APT iraniano Mirage Kitten usa falsos testes de emprego para instalar malware e proíbe uso de IA para evitar detecção
O grupo iraniano Mirage Kitten está abordando engenheiros de software no LinkedIn com falsas ofertas de vaga em fintechs e empresas de aviação no Egito, Etiópia e Afeganistão. O 'teste técnico' enviado à vítima é, na verdade, um projeto trojanizado hospedado num link Amazon S3 legítimo, distribuindo os malwares NodeRabbit e PollCat. O golpe usa um truque inédito de engenharia social: proibir explicitamente o uso de assistentes de IA na revisão do código, justamente porque uma IA identificaria a importação maliciosa.
A campanha documentada pela Kaspersky mostra o Mirage Kitten recrutando vítimas através de perfis falsos de recrutador no LinkedIn, oferecendo vagas reais em setores críticos (fintech e aviação) e enviando, como etapa do processo seletivo, um desafio de programação hospedado em um bucket Amazon S3 — infraestrutura confiável que dificilmente levanta suspeita. O README do desafio impõe um prazo de três horas e proíbe expressamente o uso de ferramentas de IA para revisar o código, sob pretexto de avaliar a capacidade do candidato; na realidade, essa é uma defesa deliberada, já que um assistente de IA quase certamente sinalizaria a importação de um pacote npm desconhecido logo na primeira linha do projeto.

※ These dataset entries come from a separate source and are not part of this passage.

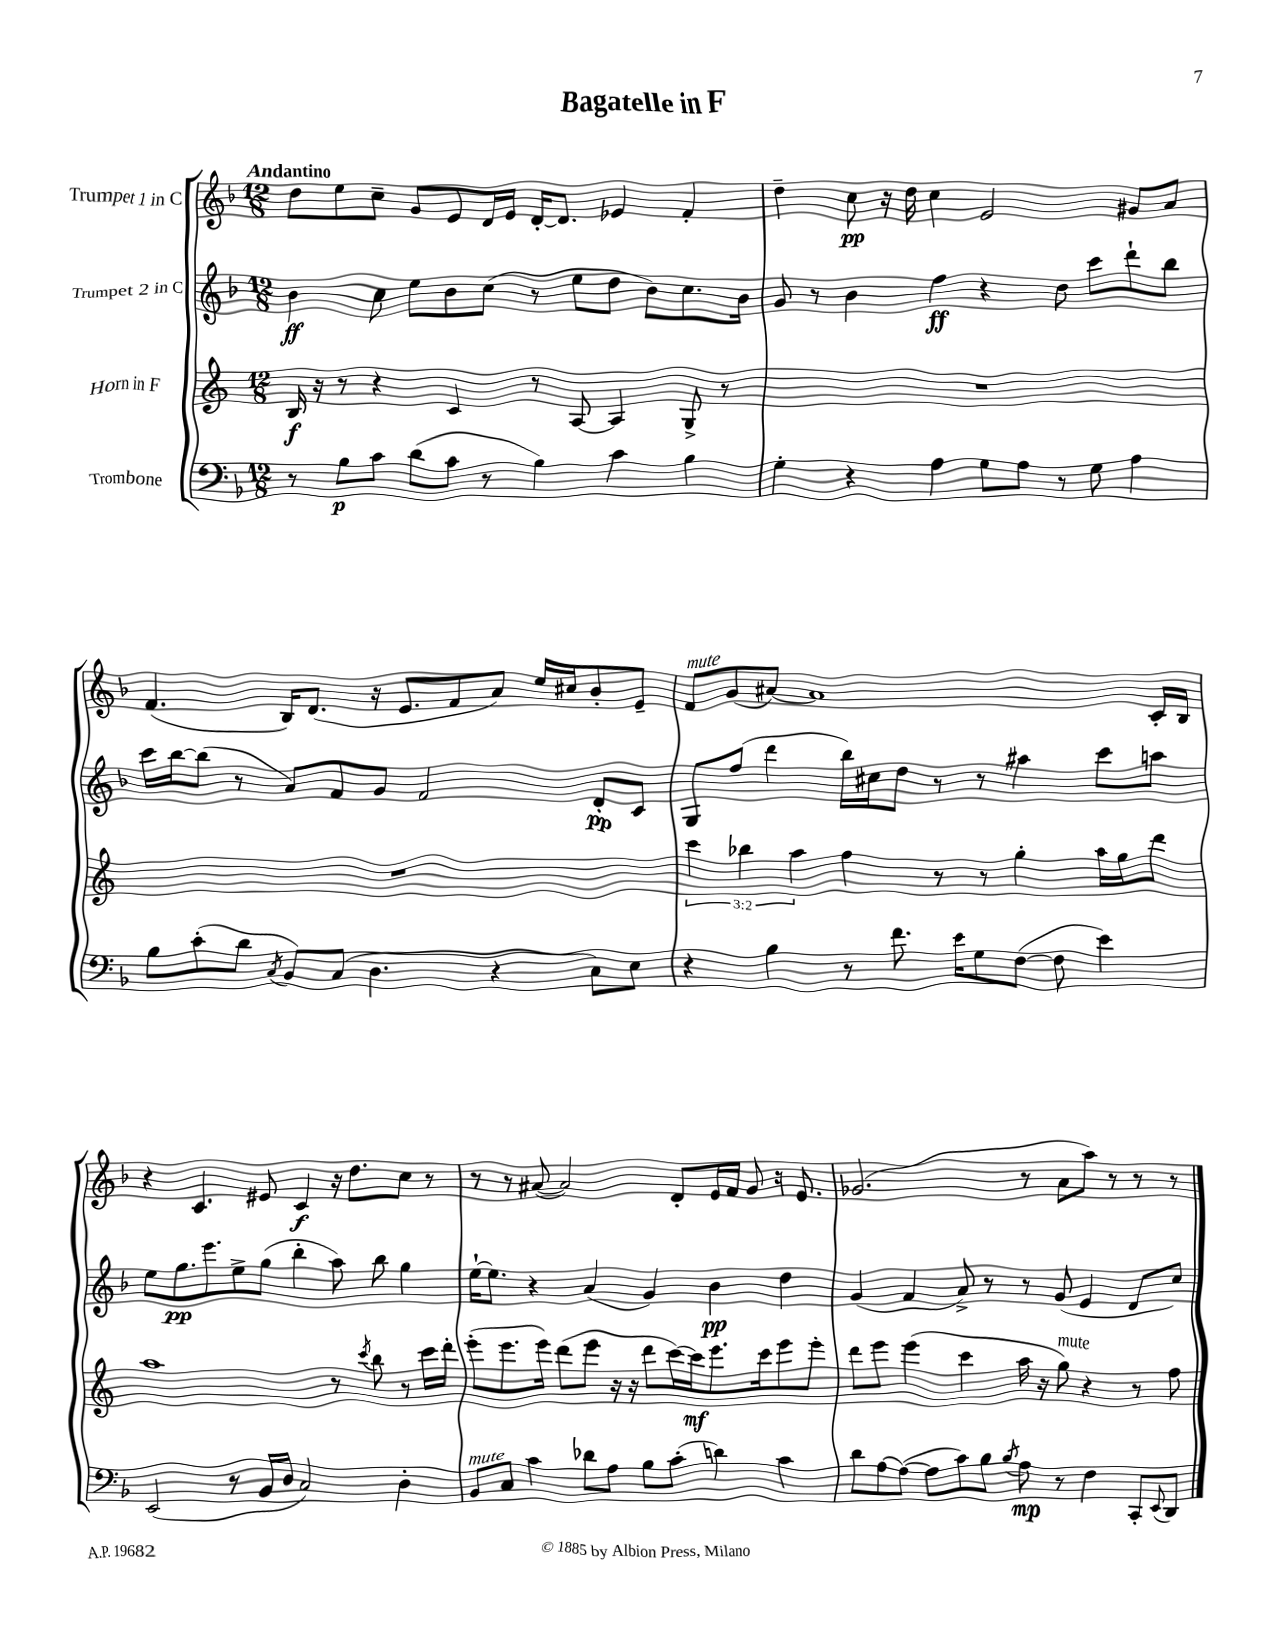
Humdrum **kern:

**kern	**kern	**kern	**kern
*staff4	*staff3	*staff2	*staff1
*clefF4	*clefG2	*clefG2	*clefG2
*k[b-]	*k[]	*k[b-]	*k[b-]
*M12/8	*M12/8	*M12/8	*M12/8
8r	16B	4b-	8dd
.	16r	.	.
8B-	8r	.	8ee
8c	4r	8cc	8cc~
(8d	.	8ee	8g
8c	4c	8b-	8e
8r	.	(8cc	16d
.	.	.	16e
4B-)	8r	8r	[16d'
.	.	.	8.d]
.	[8A	8ee	.
4c	4A]	8dd	4e-
.	.	8b-)	.
4B-	8G^	8.cc	4f'
.	8r	.	.
.	.	16b-	.
=	=	=	=
4G'	1.r	8g	4dd~
.	.	8r	.
4r	.	4b-	8cc
.	.	.	16r
.	.	.	16dd
4A	.	4ff	4cc
8G	.	4r	2e
8A	.	.	.
8r	.	8dd	.
8G	.	8ccc	.
4A	.	8ddd`	8g#
.	.	8bb-	8a
=	=	=	=
8B-	1.r	16ccc	(4.f
.	.	[16bb-	.
(8c'	.	(8bb-]	.
8d	.	8r	.
8qC	.	.	.
8BB-)	.	8a)	16B-)
.	.	.	(8.d
(8C	.	8f	.
4.D	.	8g	16r
.	.	.	8.e
.	.	2f	.
.	.	.	8f
4r	.	.	8a)
.	.	.	16ee
.	.	.	16cc#
8C)	.	8d'	8b-'
8E	.	8c	8e~
=	=	=	=
4r	6ccc	8G	8f
.	.	(8ff	(8g
.	6bb-	.	.
4B-	.	4ddd	[8a#)
.	6aa	.	.
.	.	.	1a#]
8r	4ff	16bb-)	.
.	.	16cc#	.
8.f	.	8dd	.
.	8r	8r	.
16e	.	.	.
8G	8r	8r	.
([8F	4gg'	4aa#	.
8F]	.	.	.
4e)	16aa	8ccc	.
.	16gg	.	.
.	8ddd	8aa	16c'
.	.	.	16B-
=	=	=	=
(2EE	1aa	8ee	4r
.	.	8.gg	.
.	.	.	4.c
.	.	8.eee	.
8r	.	8ee^	.
16BB-	.	(8gg	8e#
16D	.	.	.
2C)	.	4bb-'	4c
.	8r	8aa)	16r
.	.	.	8.dd
.	8qccc	.	.
.	8bb	8bb-	.
4D'	8r	4gg	8cc
.	16ccc	.	8r
.	16ddd'	.	.
=	=	=	=
8BB-	(8eee'	[16ee`	8r
.	.	8.ee]	.
8C	8.eee	.	8r
4c	.	4r	([8a#
.	16eee)	.	.
.	(8ddd	.	2a#])
8d-	8eee	(4a	.
8A	16r	.	.
.	16r	.	.
8B-	8ddd	4g)	.
(8c'	[16ccc)	.	8d'
.	16ccc]	.	.
4d)	8.eee	4b-	16e
.	.	.	16f
.	.	.	8g
.	16ccc	.	.
4c	8eee	4dd	16r
.	.	.	8.e
.	8eee'	.	.
=	=	=	=
8d	8ddd	(4g	(2.g-
[8A	8eee	.	.
(8A_	(4eee	4f	.
8A]	.	.	.
8c)	4ccc	8a^)	.
8B-	.	8r	.
8qB-	.	.	.
8A	16aa	8r	8r
.	16r	.	.
8r	8gg)	(8g	8a
4F	4r	4e	8aa)
.	.	.	8r
8CC'	8r	8d	8r
8qqEE	.	.	.
8DD	8ff	8cc)	8r
==	==	==	==
*-	*-	*-	*-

Tecnicamente, o pacote entrega o NodeRabbit, primeiro implante do grupo escrito inteiramente em Node.js e multiplataforma (Windows, Linux, macOS), que se comunica com servidores C2 hospedados na Azure usando criptografia AES-256-GCM e inclui checagens de sandbox (memória, núcleos de CPU, tempo de atividade da máquina) para evitar análise automatizada. Uma variante chega a disfarçar tráfego malicioso simulando requisições legítimas ao Google, Microsoft e Cloudflare antes de contatar o C2 real, e outra instala uma extensão falsa de VS Code disfarçada de 'GitHub Copilot Helper'. Já o PollCat, distribuído como um desafio de 'correção de código' em React, começa a se comunicar com o servidor de comando assim que a página carrega — antes mesmo de a vítima digitar o código de acesso de seis dígitos supostamente fornecido pelo recrutador, tornando irrelevante qualquer hesitação da vítima nessa etapa.
O caso ilustra uma tendência de golpes de 'falso emprego' que combinam pressão de tempo, prestígio da marca-isca e infraestrutura legítima (S3, Azure) para reduzir o ceticismo do alvo, ao mesmo tempo em que neutralizam preventivamente as ferramentas de defesa mais óbvias — nesse caso, os próprios assistentes de IA que hoje fazem revisão de código. Para desenvolvedores e recrutadores de TI, o alerta prático é: desconfiar de processos seletivos que proíbem ferramentas de análise, exigir prazos curtos sob pressão, ou pedir para rodar código de terceiros fora de um ambiente isolado (sandbox, VM descartável ou contêiner sem acesso à rede/credenciais reais). Testes técnicos legítimos raramente proíbem o uso de IA como parte do processo de avaliação de segurança do próprio código, e times de segurança corporativa deveriam tratar qualquer 'desafio de código' recebido por candidatos como potencial vetor de intrusão, exigindo execução isolada antes de qualquer revisão.